> **Prompt**
I need every line from the start of the material below up to and including the line containing "root of tail: (112, 196)", restated exactly, with the pictures omitted.

> **Extracted data**
|---|
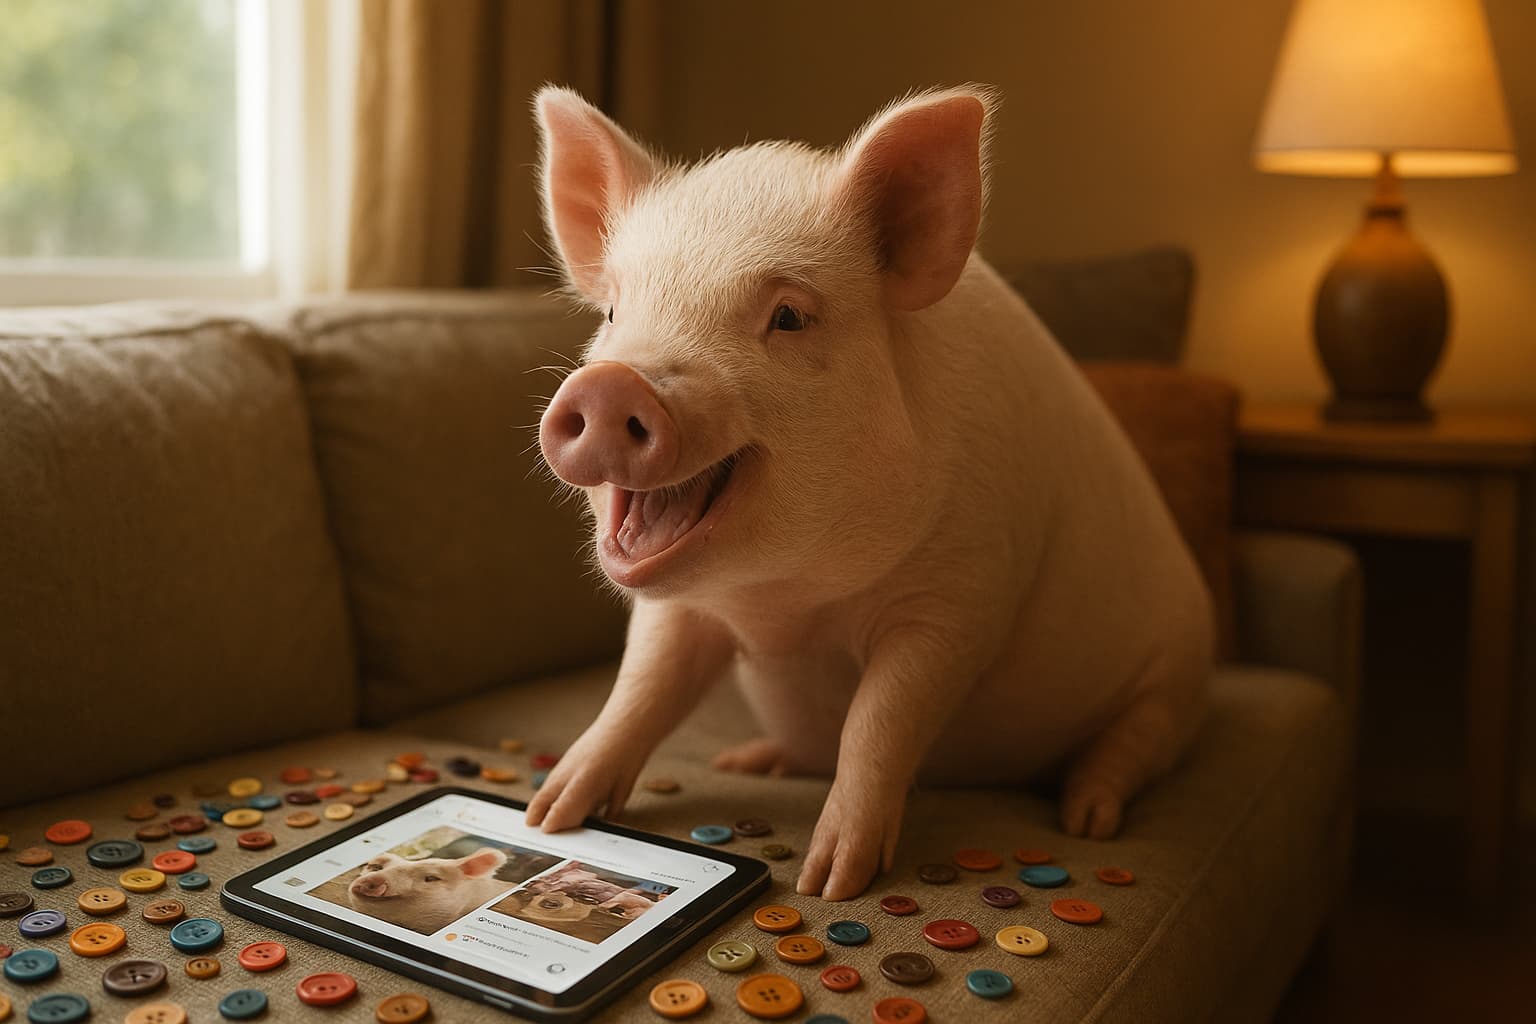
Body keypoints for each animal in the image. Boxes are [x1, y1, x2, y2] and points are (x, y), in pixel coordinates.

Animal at [525, 85, 1212, 901]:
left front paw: (829, 882)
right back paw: (750, 761)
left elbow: (882, 719)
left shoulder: (963, 597)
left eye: (789, 316)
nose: (609, 384)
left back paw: (1088, 817)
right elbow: (641, 689)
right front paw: (549, 814)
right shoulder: (677, 609)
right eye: (612, 312)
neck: (790, 608)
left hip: (1176, 676)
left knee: (1135, 742)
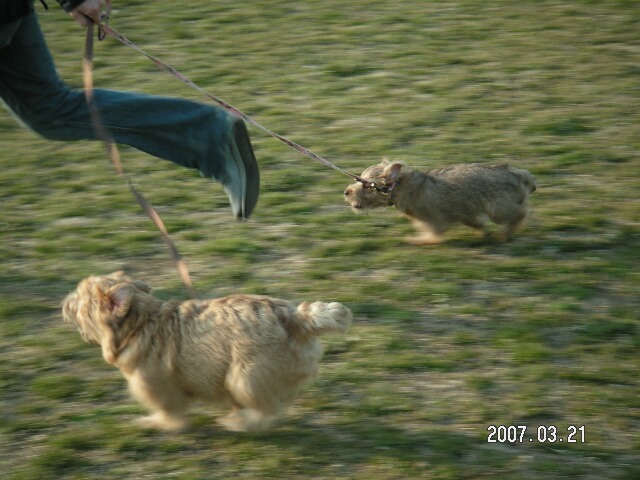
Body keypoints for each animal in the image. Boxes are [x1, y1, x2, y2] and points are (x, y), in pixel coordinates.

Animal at [62, 271, 352, 432]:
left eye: (78, 302)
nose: (63, 303)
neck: (141, 323)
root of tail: (296, 318)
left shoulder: (156, 387)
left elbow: (169, 412)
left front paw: (156, 423)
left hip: (245, 376)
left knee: (266, 409)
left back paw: (239, 422)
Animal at [344, 159, 536, 244]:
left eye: (367, 186)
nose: (346, 192)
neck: (401, 186)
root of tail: (519, 174)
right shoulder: (465, 214)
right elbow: (477, 224)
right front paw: (482, 233)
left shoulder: (435, 222)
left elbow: (432, 236)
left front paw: (416, 239)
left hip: (499, 210)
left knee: (521, 214)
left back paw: (506, 233)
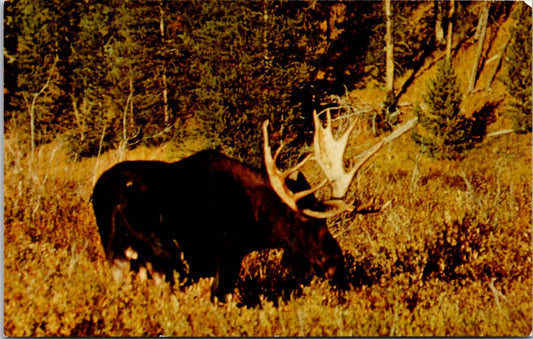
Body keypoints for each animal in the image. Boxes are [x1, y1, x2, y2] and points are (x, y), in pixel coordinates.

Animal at [92, 109, 416, 302]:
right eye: (307, 221)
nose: (336, 263)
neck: (255, 223)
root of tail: (112, 196)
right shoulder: (224, 256)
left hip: (118, 254)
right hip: (162, 253)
|---|
> **Task answer**
Body keypoints for each animal in the image. Boxes are [x1, y1, x2, y2] and points are (x, y), in pixel coordinates.

Animal at [525, 85, 1212, 901]:
left front paw: (829, 882)
right back paw: (750, 761)
left elbow: (882, 719)
left shoulder: (963, 597)
left eye: (789, 316)
nose: (609, 384)
left back paw: (1088, 817)
right elbow: (641, 689)
right front paw: (549, 814)
right shoulder: (677, 609)
right eye: (612, 312)
neck: (790, 608)
left hip: (1176, 676)
left knee: (1135, 742)
Body keypoints for each animal in the image. Boxes are [x1, y1, x2, y2] and points are (x, y), in pixel coordinates.

Animal at [62, 271, 352, 432]:
left eye: (78, 302)
nose: (63, 303)
neck: (141, 323)
root of tail: (296, 318)
left shoulder: (156, 387)
left elbow: (169, 412)
left front paw: (156, 423)
left hip: (245, 376)
left knee: (266, 409)
left back paw: (239, 422)
Animal at [344, 159, 536, 244]:
left eye: (367, 186)
nose: (346, 192)
neck: (401, 186)
root of tail: (519, 174)
right shoulder: (465, 214)
right elbow: (477, 224)
right front paw: (482, 233)
left shoulder: (435, 222)
left elbow: (432, 236)
left front paw: (416, 239)
left hip: (499, 210)
left knee: (521, 214)
left back paw: (506, 233)
Body keypoints for each animal in the image. Boxes are [x1, y1, x2, y2] and points are (x, y), in pixel coordinates.

Animal at [92, 109, 416, 302]:
right eye: (307, 221)
nose: (336, 263)
neck: (255, 223)
root of tail: (112, 196)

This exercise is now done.